[Opening SELECTED EXCERPT section]
# Table on the Cheap - Should I go to a mill?



## Sirnanigans (Apr 3, 2014)

I plan to build a large table for card and table-top games. I have been exploring various options to get a feel for price per style/quality. I've budgeted some torsion box and plywood designs, but I want to get an idea of the price for a solid hardwood design.

Obviously "on the cheap" isn't a phrase associated with such an idea as a solid hardwood table, but I approach "cheap" with respect to the quality of the product. If I can get a table worth 10 tiems as much on quality, appearance, and longevity, then I will glady spend twice as much - that's cheaper with respect to what my money can afford. _Anyway, on to the question at hand..._

*What kind of bill can I expect from having a lumber mill cut down a 12' x 18" diameter log into about 16 planks at 6ft long and 1.5in thick?* That's about 12 cuts if I understand the process (spoiler: I don't). Looking for a real rough estimate here, obviously the price varies by a whole list of details.
[Closing SELECTED EXCERPT section]
[Opening DATA UNDER STUDY section]
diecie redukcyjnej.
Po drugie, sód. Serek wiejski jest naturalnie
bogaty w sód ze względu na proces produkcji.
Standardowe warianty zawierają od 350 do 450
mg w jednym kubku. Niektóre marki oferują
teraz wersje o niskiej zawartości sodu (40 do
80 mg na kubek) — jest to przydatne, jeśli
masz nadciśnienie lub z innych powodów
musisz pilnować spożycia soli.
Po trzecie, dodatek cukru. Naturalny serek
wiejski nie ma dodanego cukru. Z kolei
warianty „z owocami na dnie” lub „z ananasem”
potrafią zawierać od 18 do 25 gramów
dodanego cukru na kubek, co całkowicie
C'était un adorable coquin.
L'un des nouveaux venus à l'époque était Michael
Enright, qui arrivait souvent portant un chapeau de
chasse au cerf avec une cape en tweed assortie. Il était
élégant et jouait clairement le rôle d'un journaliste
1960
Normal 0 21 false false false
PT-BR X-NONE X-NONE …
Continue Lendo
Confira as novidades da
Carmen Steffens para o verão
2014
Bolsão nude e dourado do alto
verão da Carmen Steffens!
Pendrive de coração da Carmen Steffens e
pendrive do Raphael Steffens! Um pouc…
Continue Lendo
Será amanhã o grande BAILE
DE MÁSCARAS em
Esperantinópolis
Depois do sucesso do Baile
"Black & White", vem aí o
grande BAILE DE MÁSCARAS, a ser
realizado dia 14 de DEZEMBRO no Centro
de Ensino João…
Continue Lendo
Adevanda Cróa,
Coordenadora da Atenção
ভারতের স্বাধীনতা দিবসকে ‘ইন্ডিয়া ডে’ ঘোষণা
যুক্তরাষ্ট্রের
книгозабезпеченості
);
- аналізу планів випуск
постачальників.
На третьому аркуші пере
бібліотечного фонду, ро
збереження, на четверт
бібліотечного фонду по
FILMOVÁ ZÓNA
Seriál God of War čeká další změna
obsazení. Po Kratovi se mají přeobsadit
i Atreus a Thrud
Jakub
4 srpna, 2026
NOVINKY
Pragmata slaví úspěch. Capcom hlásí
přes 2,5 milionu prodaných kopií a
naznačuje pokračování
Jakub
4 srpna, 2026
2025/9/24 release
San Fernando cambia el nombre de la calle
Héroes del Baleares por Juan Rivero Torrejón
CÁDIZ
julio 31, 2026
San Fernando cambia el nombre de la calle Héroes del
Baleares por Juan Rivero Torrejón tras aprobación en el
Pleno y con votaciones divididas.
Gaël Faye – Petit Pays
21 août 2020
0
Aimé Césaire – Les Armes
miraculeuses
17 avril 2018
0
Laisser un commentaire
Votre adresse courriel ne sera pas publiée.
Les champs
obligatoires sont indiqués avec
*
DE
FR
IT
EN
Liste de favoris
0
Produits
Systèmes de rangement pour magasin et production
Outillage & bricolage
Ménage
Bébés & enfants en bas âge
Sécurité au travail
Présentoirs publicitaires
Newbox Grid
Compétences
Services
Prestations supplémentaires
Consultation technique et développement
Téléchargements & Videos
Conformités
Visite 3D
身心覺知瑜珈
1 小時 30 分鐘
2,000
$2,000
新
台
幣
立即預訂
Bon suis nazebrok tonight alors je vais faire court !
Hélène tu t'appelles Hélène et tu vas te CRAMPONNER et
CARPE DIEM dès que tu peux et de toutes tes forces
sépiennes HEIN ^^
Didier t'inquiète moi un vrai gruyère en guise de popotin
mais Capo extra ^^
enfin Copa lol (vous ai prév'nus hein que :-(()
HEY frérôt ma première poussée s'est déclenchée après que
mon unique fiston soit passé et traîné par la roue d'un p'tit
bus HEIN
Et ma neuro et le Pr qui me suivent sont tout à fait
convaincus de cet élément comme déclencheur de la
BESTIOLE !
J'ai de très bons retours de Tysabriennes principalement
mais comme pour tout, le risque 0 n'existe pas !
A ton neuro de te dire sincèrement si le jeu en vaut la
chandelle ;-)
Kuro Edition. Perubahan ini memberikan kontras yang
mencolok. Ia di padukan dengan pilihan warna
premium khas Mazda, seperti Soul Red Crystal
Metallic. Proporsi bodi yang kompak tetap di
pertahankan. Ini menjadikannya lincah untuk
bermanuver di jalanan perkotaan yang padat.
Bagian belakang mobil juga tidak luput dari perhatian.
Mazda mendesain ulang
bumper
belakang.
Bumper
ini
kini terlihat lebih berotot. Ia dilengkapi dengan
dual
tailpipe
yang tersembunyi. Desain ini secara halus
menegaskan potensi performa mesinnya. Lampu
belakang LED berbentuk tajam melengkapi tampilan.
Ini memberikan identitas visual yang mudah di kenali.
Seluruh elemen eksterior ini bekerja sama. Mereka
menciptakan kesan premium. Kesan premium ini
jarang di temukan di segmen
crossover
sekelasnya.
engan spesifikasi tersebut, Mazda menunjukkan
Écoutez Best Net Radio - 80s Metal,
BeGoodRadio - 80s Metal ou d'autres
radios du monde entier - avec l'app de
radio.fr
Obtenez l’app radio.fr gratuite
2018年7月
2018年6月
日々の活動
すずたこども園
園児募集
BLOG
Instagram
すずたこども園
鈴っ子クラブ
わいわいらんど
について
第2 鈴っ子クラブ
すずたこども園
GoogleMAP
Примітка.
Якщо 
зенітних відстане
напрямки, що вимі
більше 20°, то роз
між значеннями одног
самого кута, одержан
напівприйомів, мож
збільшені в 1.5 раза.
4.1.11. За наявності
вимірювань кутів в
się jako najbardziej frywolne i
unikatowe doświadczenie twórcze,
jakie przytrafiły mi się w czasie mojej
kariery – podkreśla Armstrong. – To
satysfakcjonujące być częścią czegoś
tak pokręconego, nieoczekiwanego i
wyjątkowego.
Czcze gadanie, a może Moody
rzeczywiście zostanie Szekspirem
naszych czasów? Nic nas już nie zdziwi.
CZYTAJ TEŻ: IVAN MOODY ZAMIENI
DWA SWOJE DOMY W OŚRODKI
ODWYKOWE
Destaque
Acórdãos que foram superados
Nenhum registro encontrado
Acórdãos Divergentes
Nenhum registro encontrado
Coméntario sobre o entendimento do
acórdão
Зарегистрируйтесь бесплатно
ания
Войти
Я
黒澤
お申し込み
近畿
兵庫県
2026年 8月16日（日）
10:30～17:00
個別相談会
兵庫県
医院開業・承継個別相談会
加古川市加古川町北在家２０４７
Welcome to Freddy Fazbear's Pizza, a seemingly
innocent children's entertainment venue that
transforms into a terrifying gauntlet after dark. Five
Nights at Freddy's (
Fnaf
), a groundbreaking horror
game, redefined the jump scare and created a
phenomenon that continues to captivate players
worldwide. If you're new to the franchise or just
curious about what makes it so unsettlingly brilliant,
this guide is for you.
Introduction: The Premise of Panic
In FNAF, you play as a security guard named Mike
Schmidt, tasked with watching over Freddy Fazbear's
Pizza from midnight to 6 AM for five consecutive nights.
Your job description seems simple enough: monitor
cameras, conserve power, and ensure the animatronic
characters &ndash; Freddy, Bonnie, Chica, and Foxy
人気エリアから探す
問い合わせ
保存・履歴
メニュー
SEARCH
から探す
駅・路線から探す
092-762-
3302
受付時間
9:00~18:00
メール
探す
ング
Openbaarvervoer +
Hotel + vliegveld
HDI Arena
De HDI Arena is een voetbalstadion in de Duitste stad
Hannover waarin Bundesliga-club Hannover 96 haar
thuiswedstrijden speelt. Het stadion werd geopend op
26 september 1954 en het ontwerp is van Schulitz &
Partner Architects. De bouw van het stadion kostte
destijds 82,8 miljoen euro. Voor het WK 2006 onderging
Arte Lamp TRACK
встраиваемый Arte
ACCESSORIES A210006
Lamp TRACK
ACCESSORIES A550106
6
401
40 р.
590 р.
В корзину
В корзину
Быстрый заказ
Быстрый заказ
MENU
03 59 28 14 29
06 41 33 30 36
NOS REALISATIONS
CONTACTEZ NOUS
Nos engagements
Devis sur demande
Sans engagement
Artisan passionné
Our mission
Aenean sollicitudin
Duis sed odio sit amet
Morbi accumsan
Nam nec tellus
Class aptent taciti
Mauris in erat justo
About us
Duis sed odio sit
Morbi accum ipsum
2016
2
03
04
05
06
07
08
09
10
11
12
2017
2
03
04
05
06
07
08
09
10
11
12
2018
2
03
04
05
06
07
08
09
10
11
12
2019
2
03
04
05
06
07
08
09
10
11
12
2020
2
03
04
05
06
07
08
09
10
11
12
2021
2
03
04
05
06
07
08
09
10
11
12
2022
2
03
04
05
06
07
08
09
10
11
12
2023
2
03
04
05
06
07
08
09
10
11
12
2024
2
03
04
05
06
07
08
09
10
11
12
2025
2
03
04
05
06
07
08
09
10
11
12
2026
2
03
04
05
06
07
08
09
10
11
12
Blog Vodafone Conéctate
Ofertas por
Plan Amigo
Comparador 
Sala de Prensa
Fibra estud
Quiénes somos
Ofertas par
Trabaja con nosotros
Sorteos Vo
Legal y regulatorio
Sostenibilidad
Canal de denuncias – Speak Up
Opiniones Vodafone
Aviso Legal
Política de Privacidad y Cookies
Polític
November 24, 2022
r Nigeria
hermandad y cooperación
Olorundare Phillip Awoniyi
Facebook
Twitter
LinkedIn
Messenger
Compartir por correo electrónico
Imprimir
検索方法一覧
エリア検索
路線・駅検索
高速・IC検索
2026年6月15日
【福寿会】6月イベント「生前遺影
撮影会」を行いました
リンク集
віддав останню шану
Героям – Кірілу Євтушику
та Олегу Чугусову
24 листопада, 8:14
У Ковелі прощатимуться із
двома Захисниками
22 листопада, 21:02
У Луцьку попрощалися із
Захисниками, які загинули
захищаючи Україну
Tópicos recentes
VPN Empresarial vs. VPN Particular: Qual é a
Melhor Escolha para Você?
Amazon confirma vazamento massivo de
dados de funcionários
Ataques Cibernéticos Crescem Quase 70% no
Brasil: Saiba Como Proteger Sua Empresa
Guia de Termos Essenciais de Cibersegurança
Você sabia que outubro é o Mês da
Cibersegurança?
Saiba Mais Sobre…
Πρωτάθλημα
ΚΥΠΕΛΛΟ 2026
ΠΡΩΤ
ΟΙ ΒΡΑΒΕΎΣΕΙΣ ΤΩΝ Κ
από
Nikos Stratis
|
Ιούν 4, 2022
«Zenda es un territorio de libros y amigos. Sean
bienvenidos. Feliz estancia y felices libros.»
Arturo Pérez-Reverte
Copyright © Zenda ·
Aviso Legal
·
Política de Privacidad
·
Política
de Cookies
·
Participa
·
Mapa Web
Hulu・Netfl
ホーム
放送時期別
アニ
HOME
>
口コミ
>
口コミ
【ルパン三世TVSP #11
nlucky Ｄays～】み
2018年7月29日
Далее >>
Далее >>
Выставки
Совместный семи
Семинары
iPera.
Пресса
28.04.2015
[Closing DATA UNDER STUDY section]
TASKS TO PERFORM:
A: Using the forum post about a solid hardwood table, answer these questions:
(i) What will the table be used for?
(ii) Which two kinds of designs has the poster already budgeted?
(iii) How many planks does the poster want from the log, and how long and thick should each be?
B: Translate this sentence from the forum post into Spanish: "I plan to build a large table for card and table-top games."

SOLUTIONS IN ORDER:
A:
(i) Card and table-top games.
(ii) Torsion box and plywood designs.
(iii) About 16 planks, each 6 ft long and 1.5 in thick.

B: Planeo construir una mesa grande para juegos de cartas y de mesa.